Results from Experiment 3 and Control Experiments A-C. a, Experimental setup for Experiments 3–5 and the control experiments. The lines on the screen represent the force instructions for the precision force (red) and the power force (blue). b, Force signals from a typical subject during the medium power force task. Subjects were instructed to produce a precision force with their left index finger (mean shown in blue) while first holding and afterward removing the power force. The green trace depicts a typical power force recording, dropping to half of its amplitude at time 0. Gray shading denotes SDs across trials. c–e, Variance (CV) of the precision force during each second before and after switching off the power force produced by the palm (c), the finger (d), and the leg (e). The moment when the power force drops to its half amplitude is defined as time 0. On the time axis, 0.5 s means that the variance is calculated over the first second after time 0 (between 0 and 1 s). Significant differences have been found between power force intensity levels within the −1, 1, and 2 s (not marked in graph) for all effectors. f, Cross-correlation of the power force and the precision force is plotted as a function of time lag for three force levels separately. g, Results from Control Experiment A, presented in the same format as in c. The dashed lines represent the force instructions for the precision force (red) and the power force (blue), which are now in the reverse order as a.

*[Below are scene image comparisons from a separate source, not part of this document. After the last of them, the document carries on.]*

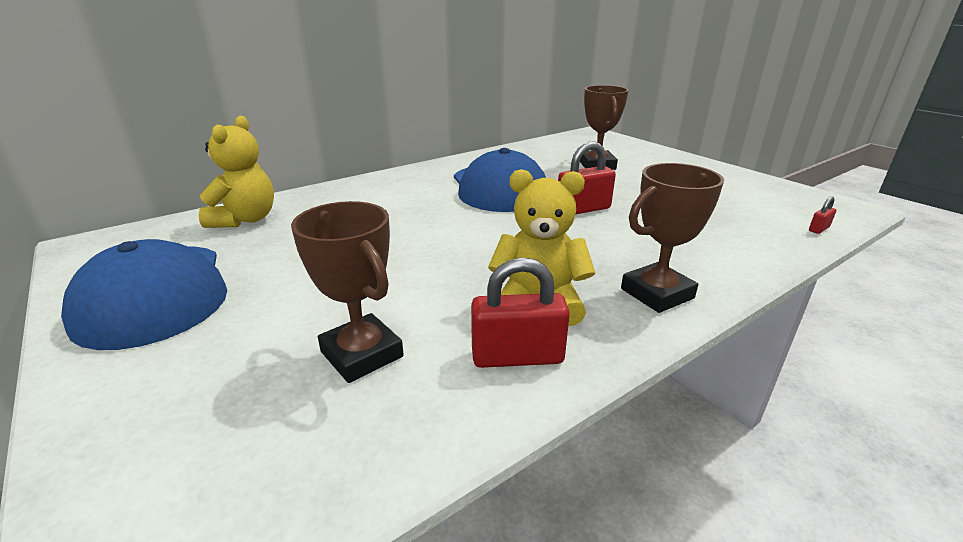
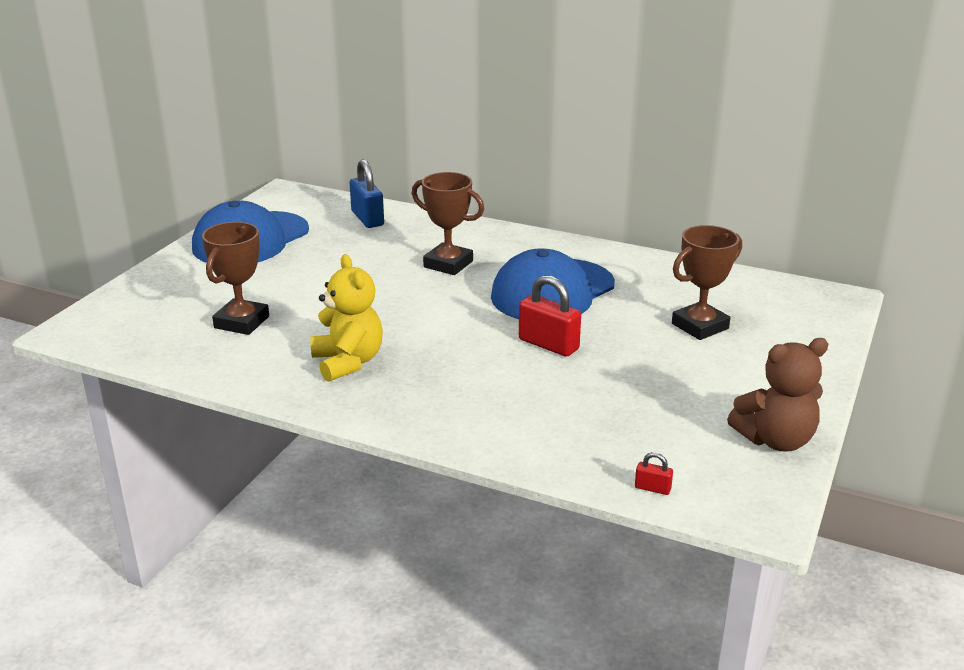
camera: 60 degrees right, 0 degrees up
(245, 220) = (367, 218): yellow teddy bear -> blue padlock
(517, 356) = (276, 370): red padlock -> none
(657, 293) = (406, 408): brown trophy -> brown trophy (448, 264)
(756, 183) = (775, 440): none -> brown teddy bear

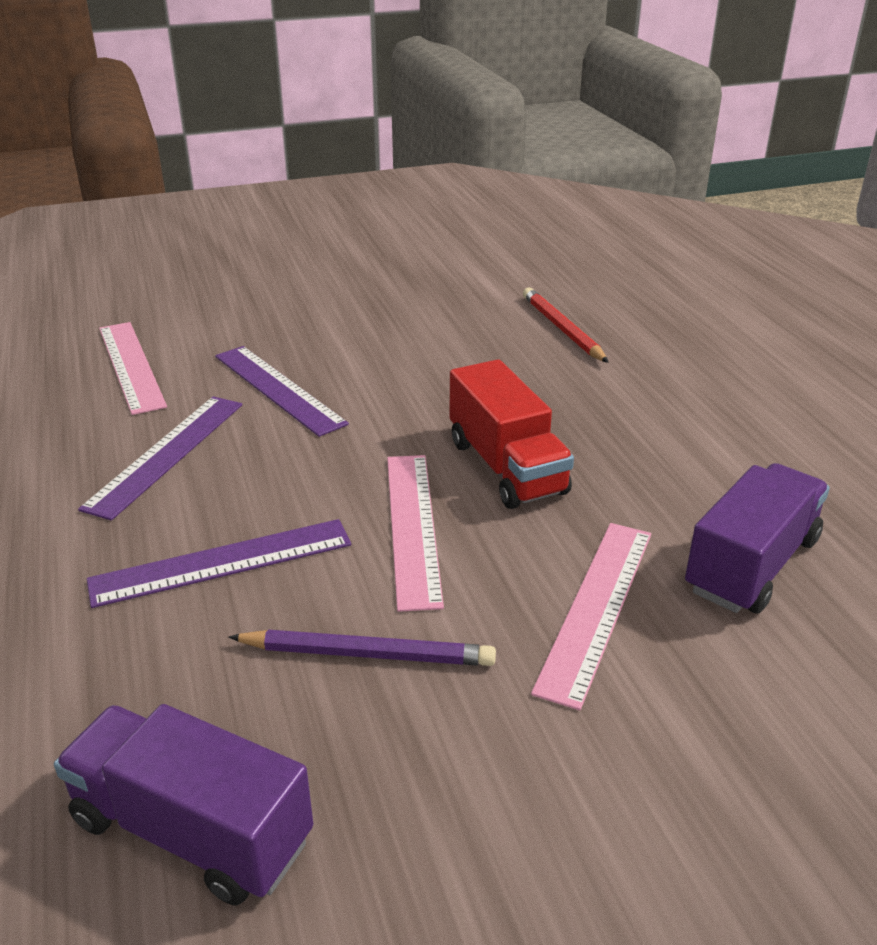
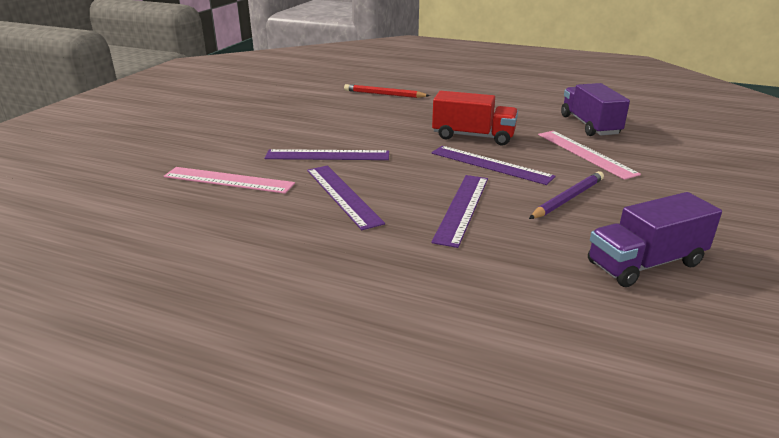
camera: 50 degrees left, 5 degrees down
(412, 526) = (490, 165): pink ruler -> purple ruler

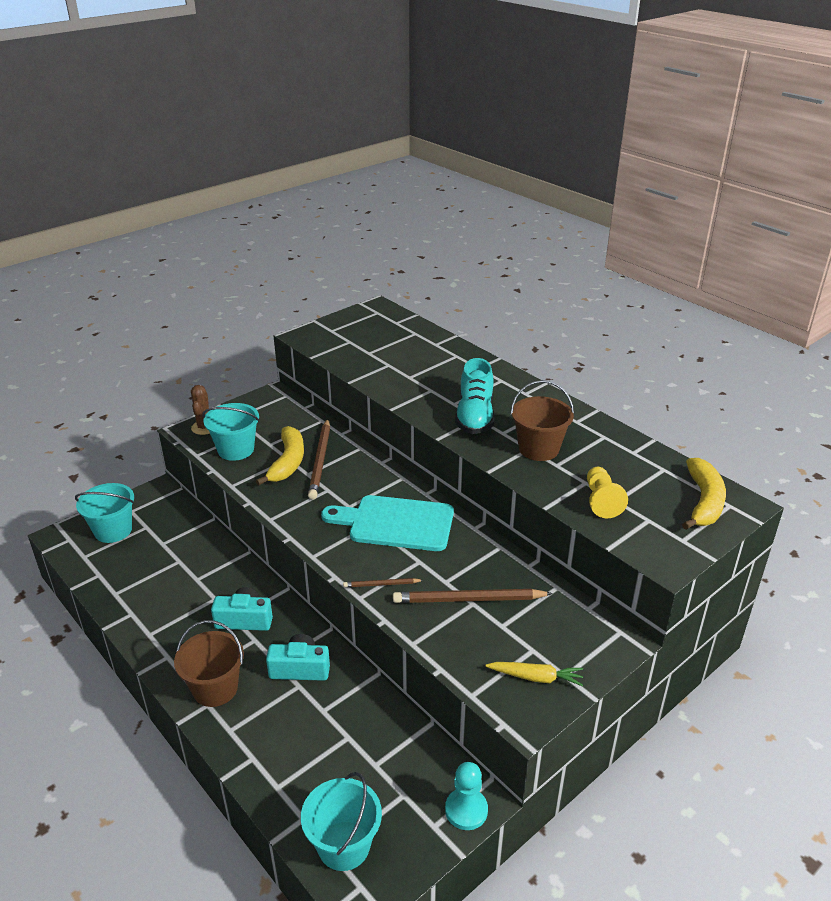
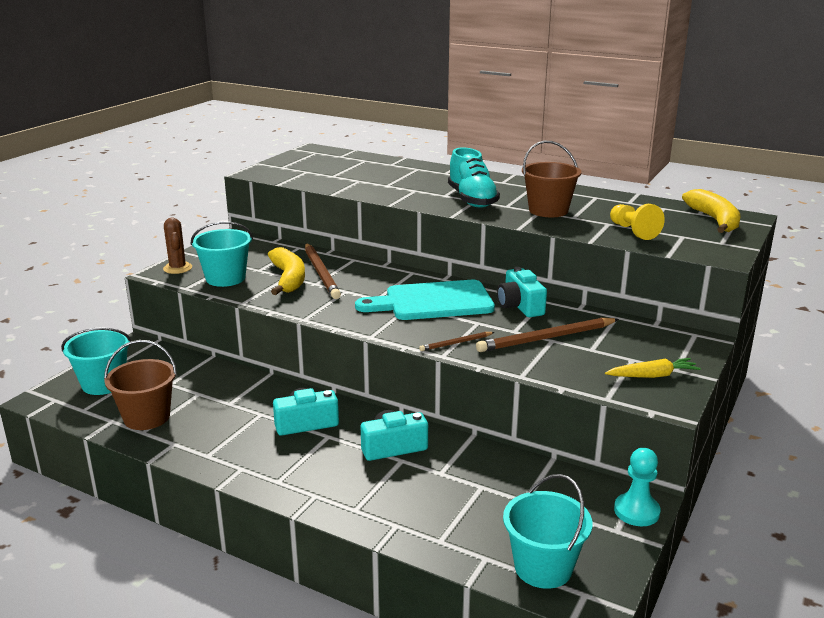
camera: 20 degrees left, 10 degrees down
(215, 688) = (314, 481): brown bucket -> brown bucket (147, 417)
(473, 548) = (520, 306): none -> turquoise camera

Significant differences have been found between power force intensity levels within the −1, 1, and 2 s (not marked in graph). There is no difference found within −7 s. h, Results from Control Experiments B and C, presented in the same format as in c. Significant differences have been found between power force intensity levels within the −1, 1, and 2 s (not marked in graph). *p < 0.05, **p < 0.01, ***p < 0.001.
Figure 5.
Figure 5.
Results from Experiments 4 and 5. a, Variance in the precision force plotted as a function of time, with or without cyproheptadine intake. The data from different power force conditions are plotted separately. b, Variance reduction (within the 1st second) induced by cyproheptadine intake is plotted as a function of the power force. c, Variance in the precision force as a function of time, with or without paroxetine intake. d, Variance increase (within the 1st second) induced by paroxetine intake is plotted as a function of the power force. Error bars denote mean ± SEM across n = 8 subjects. *p < 0.05.